Diesmal überraschte uns die „Kleine“ auf Seite 3 mit einer Beschreibung der ÖVP-Absichten im Fall „Ott“: „Dennoch dürfte sie keinen Spionage-U-Ausschuss anstreben. Es wäre zu viel Bühne für Pilz, auch wenn er diesmal Auskunftsperson wäre.“
Überraschend war das, weil ÖVP-Generalsekretär Stocker mich kurz davor wieder einmal umzingelt und überführt hatte.
Foto: Zur Sache
Ich mag das Foto aus dem ÖVP-Klubmagazin „Zur Sache“. Da wird der „FPÖ-Russland-Skandal“ aufgedeckt, und ich bin der Agent ganz rechts außen. Die SPÖ ist übrigens als ganze Teil des Netzwerks, für die Neos spioniert nur Helmut Brandstätter schräg links unter mir.

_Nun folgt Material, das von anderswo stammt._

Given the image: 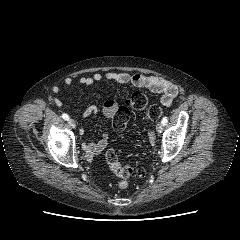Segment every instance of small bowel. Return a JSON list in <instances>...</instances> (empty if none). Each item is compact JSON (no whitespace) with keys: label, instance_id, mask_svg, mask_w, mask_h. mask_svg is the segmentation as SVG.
I'll return each mask as SVG.
<instances>
[{"label":"small bowel","instance_id":"1","mask_svg":"<svg viewBox=\"0 0 240 240\" xmlns=\"http://www.w3.org/2000/svg\"><path fill=\"white\" fill-rule=\"evenodd\" d=\"M111 81L118 84H131L138 88H145L151 92L160 94V102L165 107H170L177 97L179 91L175 84L163 79L161 77L146 75L143 73H127V72H113L109 71L105 74L95 73L92 76H82L79 78V83L84 86H92L99 84L103 81ZM73 83V79L67 77L64 79V85L70 86ZM54 103L61 107L63 104L61 100L57 97L60 90L59 88L54 89ZM119 107L118 100L116 97L107 99L102 106V113L107 119L114 117L117 109ZM98 114V109L95 106H89L82 112V117H92L95 118ZM84 130L81 129L83 134ZM108 132L105 131L102 138L96 141L84 142L82 147L84 151L89 156L100 153L107 145L108 142Z\"/></svg>","mask_w":240,"mask_h":240}]
</instances>
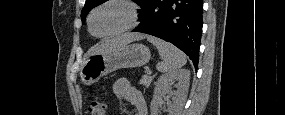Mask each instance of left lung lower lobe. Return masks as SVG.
<instances>
[{
    "label": "left lung lower lobe",
    "mask_w": 285,
    "mask_h": 115,
    "mask_svg": "<svg viewBox=\"0 0 285 115\" xmlns=\"http://www.w3.org/2000/svg\"><path fill=\"white\" fill-rule=\"evenodd\" d=\"M201 0H144L133 30L166 40L184 51L197 69L202 34Z\"/></svg>",
    "instance_id": "0a47b994"
}]
</instances>
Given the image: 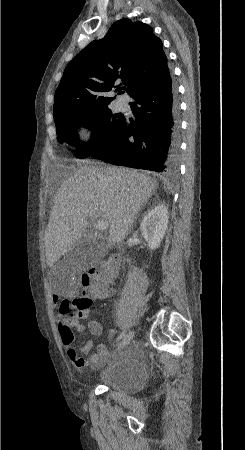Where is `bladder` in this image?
<instances>
[{
	"instance_id": "obj_1",
	"label": "bladder",
	"mask_w": 245,
	"mask_h": 450,
	"mask_svg": "<svg viewBox=\"0 0 245 450\" xmlns=\"http://www.w3.org/2000/svg\"><path fill=\"white\" fill-rule=\"evenodd\" d=\"M93 383L126 395L138 393L146 381L147 371L139 359L117 358L97 374H88Z\"/></svg>"
}]
</instances>
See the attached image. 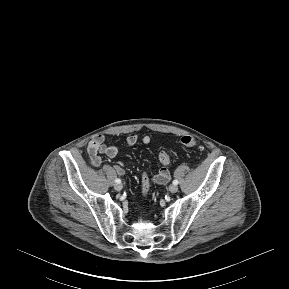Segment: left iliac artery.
Returning a JSON list of instances; mask_svg holds the SVG:
<instances>
[{
	"label": "left iliac artery",
	"mask_w": 289,
	"mask_h": 289,
	"mask_svg": "<svg viewBox=\"0 0 289 289\" xmlns=\"http://www.w3.org/2000/svg\"><path fill=\"white\" fill-rule=\"evenodd\" d=\"M173 184H174V185H177V184H178V180H174V181H173Z\"/></svg>",
	"instance_id": "left-iliac-artery-1"
}]
</instances>
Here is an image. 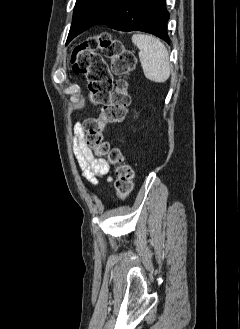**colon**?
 <instances>
[{
  "label": "colon",
  "mask_w": 240,
  "mask_h": 329,
  "mask_svg": "<svg viewBox=\"0 0 240 329\" xmlns=\"http://www.w3.org/2000/svg\"><path fill=\"white\" fill-rule=\"evenodd\" d=\"M105 58L111 60V69ZM131 50L108 33L91 36L78 44L71 55L72 69L86 76L90 100L102 105L96 118L84 121L85 143L97 156L104 157L116 170L115 191L126 198L133 188V168L124 161L122 152L112 148L104 138L105 127L121 122L130 105L128 77L135 68ZM113 75L118 78L114 80Z\"/></svg>",
  "instance_id": "5ec220e1"
}]
</instances>
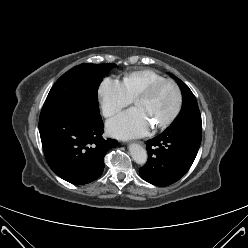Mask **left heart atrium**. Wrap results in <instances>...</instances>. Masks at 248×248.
I'll return each mask as SVG.
<instances>
[{
  "instance_id": "1",
  "label": "left heart atrium",
  "mask_w": 248,
  "mask_h": 248,
  "mask_svg": "<svg viewBox=\"0 0 248 248\" xmlns=\"http://www.w3.org/2000/svg\"><path fill=\"white\" fill-rule=\"evenodd\" d=\"M150 127V121L141 108L133 107L107 123L110 135L129 139L145 135Z\"/></svg>"
}]
</instances>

Christian Stocker ersuche ich eindringlich, das mit dem U-Ausschuss noch einmal zu überdenken. Gerne möchte ich in einem Spionage-Untersuchungsausschuss unter Wahrheitspflicht von ihm und anderen befragt werden, auch zum Fall „Egisto Ott“. Ungefragt könnte ich in meinem Einleitungsstatement ganz schön viel erzählen, über Putins Trolle in FPÖ und ÖVP.
ÖVP, FPÖ und Putin
Mehr als drei Jahrzehnte habe ich geholfen, Österreichs Geheimdienste parlamentarisch zu kontrollieren. Ich durfte mit Kolleginnen aus anderen Parlamenten zusammenarbeiten und Mitarbeiter anderer Dienste kennenlernen. Ich glaube, ich kann mir ein ganz gutes Bild machen und einiges feststellen:
1. Lange bevor sich die FPÖ unter Heinz Strache und Johann Gudenus nach Belgrad und dann nach Moskau wendete, waren Schlüsselpersonen der ÖVP Putins Dauergäste. Einige davon kamen nicht zufällig aus dem Kabinett von Innenminister Ernst Strasser.
2. Jörg Haider wollte von Wolfgang Schüssel das Innenministerium. Der FPÖ-Chef bekam das BVT und besetzte es mit Gert Polli einschlägig.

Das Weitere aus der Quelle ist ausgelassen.